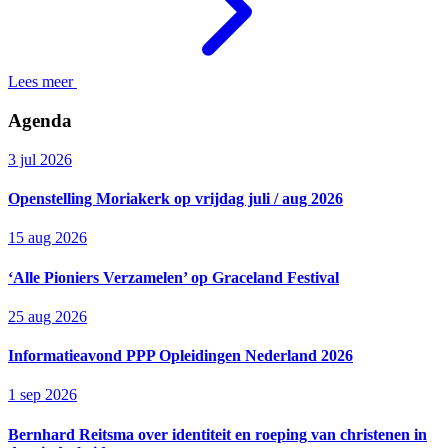
Lees meer
Agenda
3 jul 2026
Openstelling Moriakerk op vrijdag juli / aug 2026
15 aug 2026
‘Alle Pioniers Verzamelen’ op Graceland Festival
25 aug 2026
Informatieavond PPP Opleidingen Nederland 2026
1 sep 2026
Bernhard Reitsma over identiteit en roeping van christenen in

--

How to complete this task. Without including any pictures, print all of the material exactly as given.

Finished exercise.
Lees meer
Agenda
3 jul 2026
Openstelling Moriakerk op vrijdag juli / aug 2026
15 aug 2026
‘Alle Pioniers Verzamelen’ op Graceland Festival
25 aug 2026
Informatieavond PPP Opleidingen Nederland 2026
1 sep 2026
Bernhard Reitsma over identiteit en roeping van christenen in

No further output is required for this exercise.